Mordred nodded and left the room. He didn’t care who joined him in his hunt, so long as they didn’t get in the way. He wasn’t good at waiting around and watching people die; he needed to be doing something. And that something meant spilling the blood of those involved. No matter how much he’d changed over the years, that was something that had remained inside of him.
“Mordred, wait,” Diana called as he walked down the corridor toward the stairs.
Mordred paused. “Don’t try to stop me.”
“I’m not. I’m trying to tell you there was no scent from the forest above. If I’d have smelled something, no one would have gotten close enough to fire. So, they were either too far away for me to get a scent, which makes it an exceptionally good shot, or . . .”
“Or what?” Wei asked.
“Or, do you remember that Nate said something about a sniper killing people and leaving no scent behind?” Diana said. “A witch. The same witch Nate and Tommy said was working with Mara Range, you remember her?”
“The woman who made the tablet that let us into the dwarf realm, I remember,” Mordred said. “You think the witches are here? That they’re helping to keep Elaine prisoner?”
“Mara Range has more than a few links to Hera.
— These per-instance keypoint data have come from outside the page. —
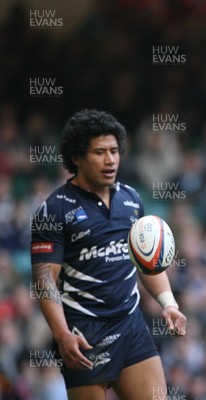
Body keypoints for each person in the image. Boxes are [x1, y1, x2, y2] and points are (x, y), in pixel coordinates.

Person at [30, 109, 187, 400]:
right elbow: (44, 280)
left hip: (130, 324)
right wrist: (62, 334)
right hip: (84, 333)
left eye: (114, 151)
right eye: (99, 152)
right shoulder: (54, 210)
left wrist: (168, 303)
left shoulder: (131, 199)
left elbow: (148, 262)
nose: (110, 159)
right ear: (77, 157)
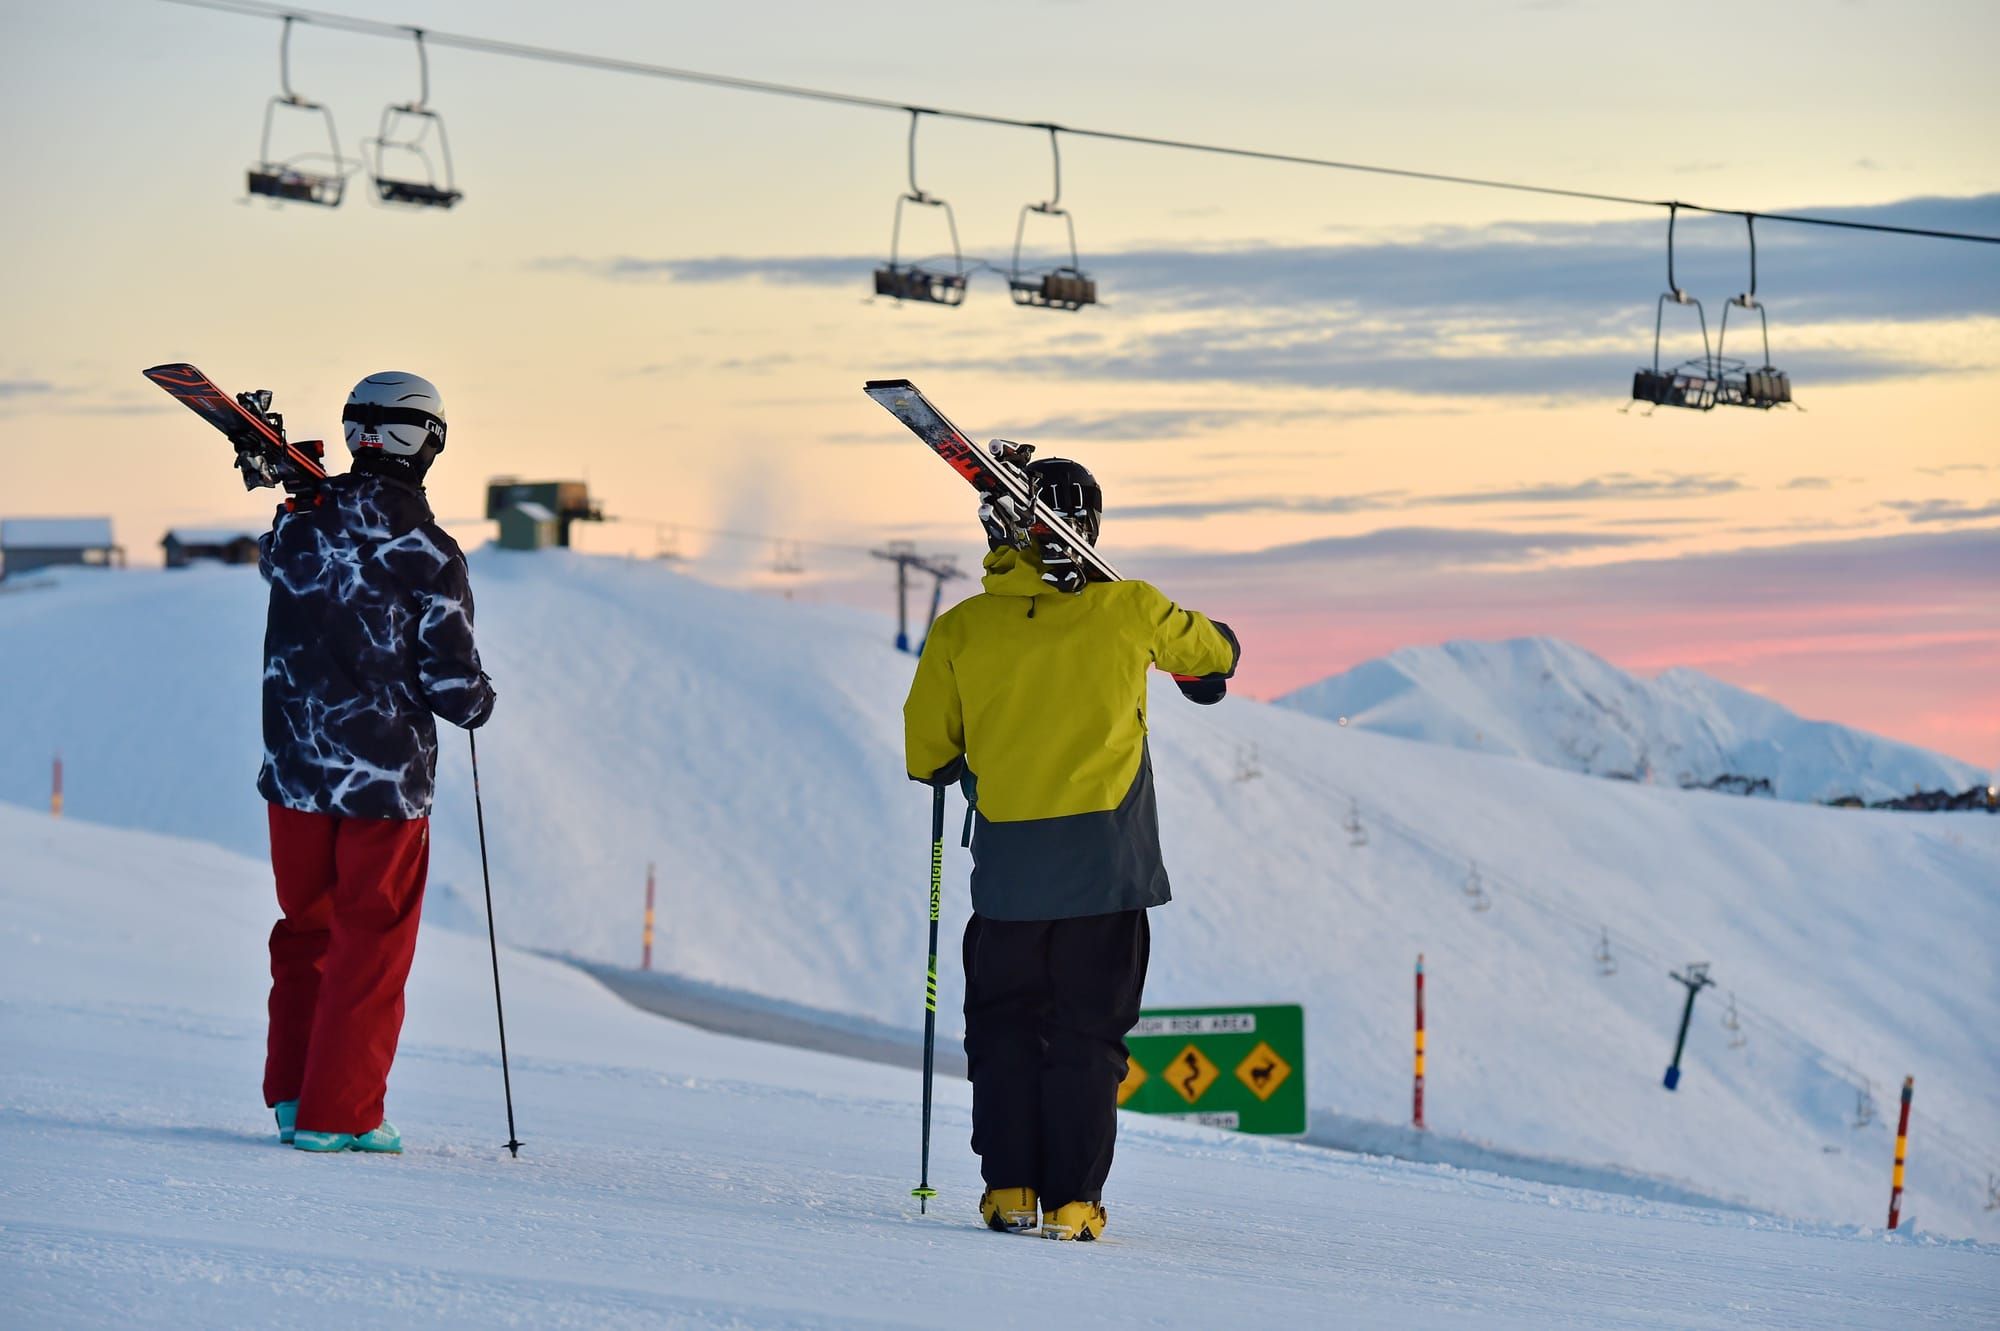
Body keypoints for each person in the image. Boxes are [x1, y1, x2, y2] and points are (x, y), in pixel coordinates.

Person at [902, 458, 1239, 1241]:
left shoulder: (962, 628)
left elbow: (928, 754)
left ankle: (1009, 1190)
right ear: (1087, 527)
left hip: (1009, 878)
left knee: (1004, 1028)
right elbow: (1213, 655)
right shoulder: (1129, 609)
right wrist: (1211, 653)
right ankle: (1073, 1204)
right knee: (1088, 1034)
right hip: (1106, 873)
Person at [258, 371, 496, 1154]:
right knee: (371, 940)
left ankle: (295, 1098)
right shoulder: (429, 552)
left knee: (306, 929)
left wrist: (304, 496)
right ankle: (342, 1112)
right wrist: (481, 700)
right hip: (382, 783)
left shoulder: (299, 525)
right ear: (428, 441)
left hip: (294, 770)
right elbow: (452, 688)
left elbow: (276, 561)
And whoever took Elaine had to have a lot of power.”
“No witch has that kind of power.”
Diana nodded. “But Hera does.”
“I don’t care who’s up there right now, Diana. I’m going to find who shot Morgan. If I have to go through Hera to get to them, so be it.” He began to ascend the stairs again.
“Don’t do anything to get yourself killed,” Diana called after him as he continued to climb the stairs without listening to her. “Damn you, Mordred.”
Mordred waited at the entrance to the prison. He was grateful that his magic returned to him halfway up the staircase. He poured air magic out of the prison, manipulating it to go up above the building toward the edge of the cliff, but it was too far and there was no way he could use his magic to reach where Diana had suspected the shot had come from.
“Let me,” Wei said. She moved her hand, and a nine-tailed fox appeared on the ground just outside the prison. It ran over to where Morgan had been shot and then sprinted across the clearing to a building on the other side, close to where the path up the cliff face started.
Mordred wrapped himself in dense air and stepped outside. If the shooter had used a silver bullet, his magic wouldn’t have stopped the second shot from hitting earlier. That meant the bullet that had hit Morgan might also have not been silver, which meant despite how bad the wound might be, and how much blood she’d lost, she had a good chance of making it. Mordred pushed the thoughts of Morgan’s survival aside and had made it two paces when he extended the shield and looked up at the cliff face.
“They’ve gone,” Wei said. “If Diana is correct, how do we hunt someone who leaves no scent?”
“I have no idea,” Mordred admitted. He sprinted across the clearing toward the cliff, putting his back against the jagged rocks that made up its face. The run up the pathway was done as quickly as Mordred was able, using his air magic to increase his speed as much as he could as Wei kept up with seemingly little effort.